If $x < 1$, we have: $$x(x+1) < 3$$ $$\Rightarrow x^2+x-3 < 0$$
Can you continue?
On
This method doesn't generalize, but it may be instructive. The inequality surely holds for $x\le0$, so we can concentrate on $x>0$. Dividing both sides by $x$, we obtain $$ |x-1|<\frac{3}{x} $$ that's equivalent to $$ -\frac{3}{x}<x-1<\frac{3}{x} $$ that in turn becomes \begin{cases} x^2-x+3 > 0 \\[4px] x^2-x-3 < 0 \end{cases} The top one is true for every $x$; the bottom one is satisfied for $$ 0<x<\frac{1+\sqrt{13}}{2} $$ (recall we're restricting to $x>0$).
Putting back the interval $x\le0$ we discussed before, we can conclude the solution set is $$ x<\frac{1+\sqrt{13}}{2} $$
On
Consider the graph of $y=x(x-1)$:
$\hspace{2cm}$
If the absolute values are applied to get $y=x|x-1|$, the graph becomes:
$\hspace{2cm}$
The point $A$ has coordinates $x(x-1)=3 \Rightarrow x=\frac{1+\sqrt{13}}{2}$ and $y=3$.
Hence, the solution of the inequality $x|x-1|<3$ is: $$x\in \left(-\infty,\frac{1+\sqrt{13}}{2}\right).$$
Let's do it like this.
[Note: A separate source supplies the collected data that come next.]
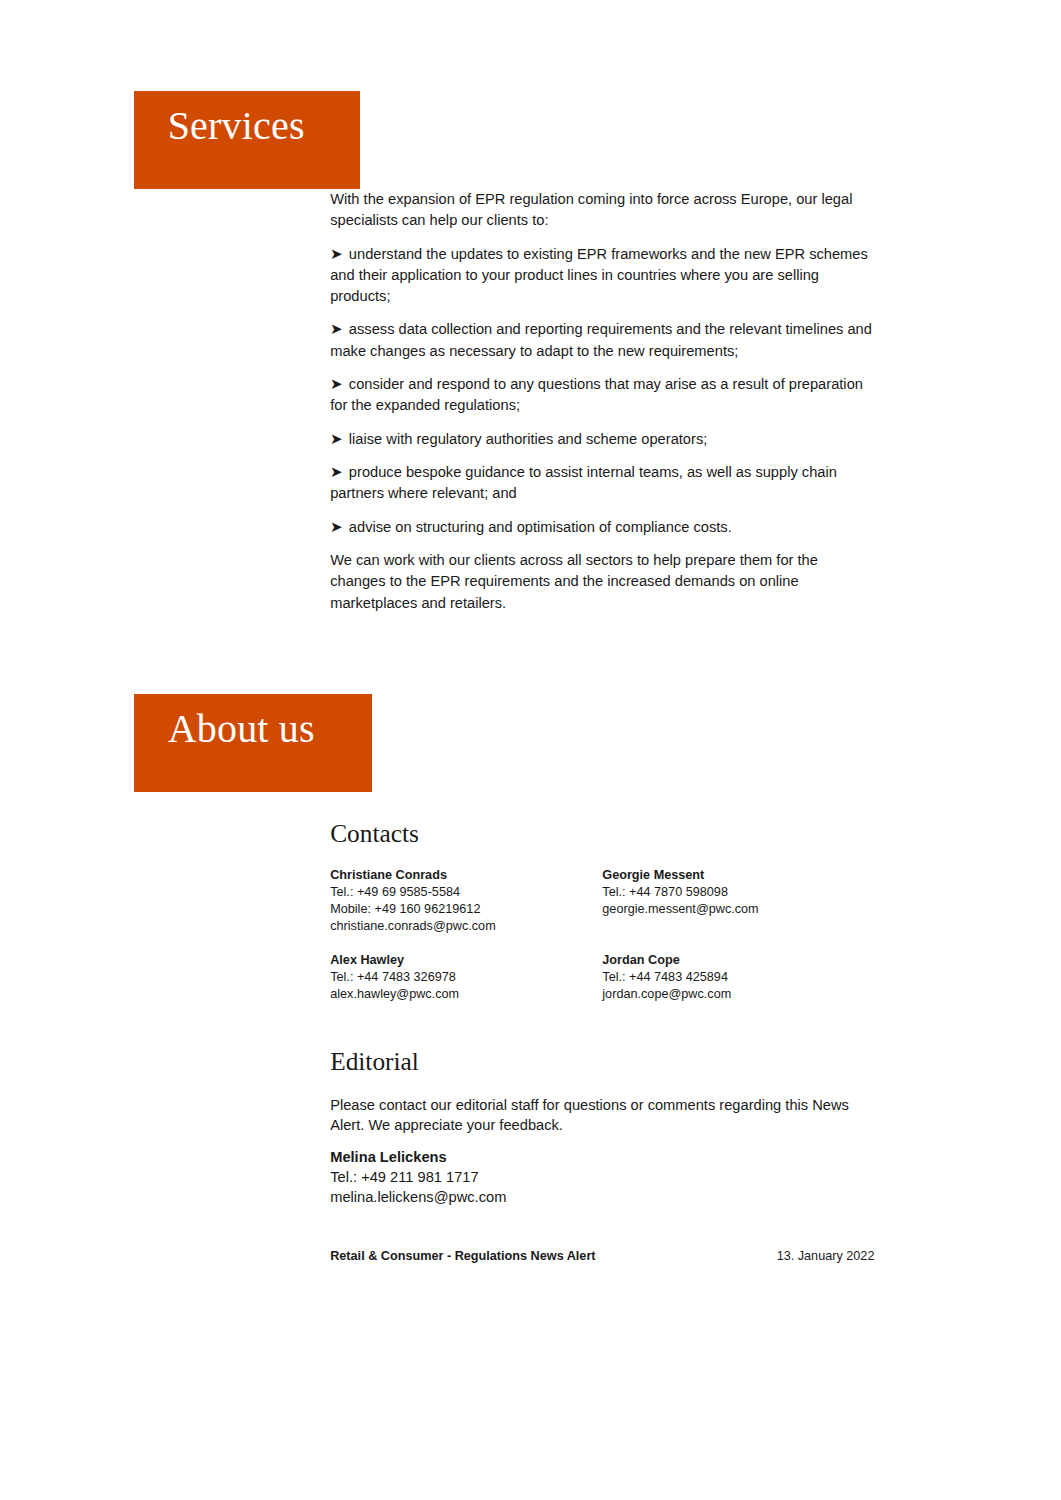Services
With the expansion of EPR regulation coming into force across Europe, our legal specialists can help our clients to:
➤understand the updates to existing EPR frameworks and the new EPR schemes and their application to your product lines in countries where you are selling products;
➤assess data collection and reporting requirements and the relevant timelines and make changes as necessary to adapt to the new requirements;
➤consider and respond to any questions that may arise as a result of preparation for the expanded regulations;
➤liaise with regulatory authorities and scheme operators;
➤produce bespoke guidance to assist internal teams, as well as supply chain partners where relevant; and
➤advise on structuring and optimisation of compliance costs.
We can work with our clients across all sectors to help prepare them for the changes to the EPR requirements and the increased demands on online marketplaces and retailers.
About us
Contacts
| Christiane Conrads Tel.: +49 69 9585-5584 Mobile: +49 160 96219612 christiane.conrads@pwc.com | Georgie Messent Tel.: +44 7870 598098 georgie.messent@pwc.com |
| Alex Hawley Tel.: +44 7483 326978 alex.hawley@pwc.com | Jordan Cope Tel.: +44 7483 425894 jordan.cope@pwc.com |
Editorial
Please contact our editorial staff for questions or comments regarding this News Alert. We appreciate your feedback.
Melina Lelickens
Tel.: +49 211 981 1717
melina.lelickens@pwc.com
Retail & Consumer - Regulations News Alert 13. January 2022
For $x>1$ the equation is equivalent to $x(x-1)<3$ this gives $x^2-x-3<0$ Roots of this equation are $$\frac{1+\sqrt{13}}{2}, \frac{1-\sqrt{13}}{2}$$ So this gives the range $x\in(1, \frac{1+\sqrt{13}}{2})$
For $x<1$ the equation is $-x(x-1)<3$ or $x^2-x+3>0$ this always satisfied for any values of $x$. Hence $x\in(-\infty, \frac{1+\sqrt{13}}{2})$, taking $x$ to be integers would make this $x\le2$.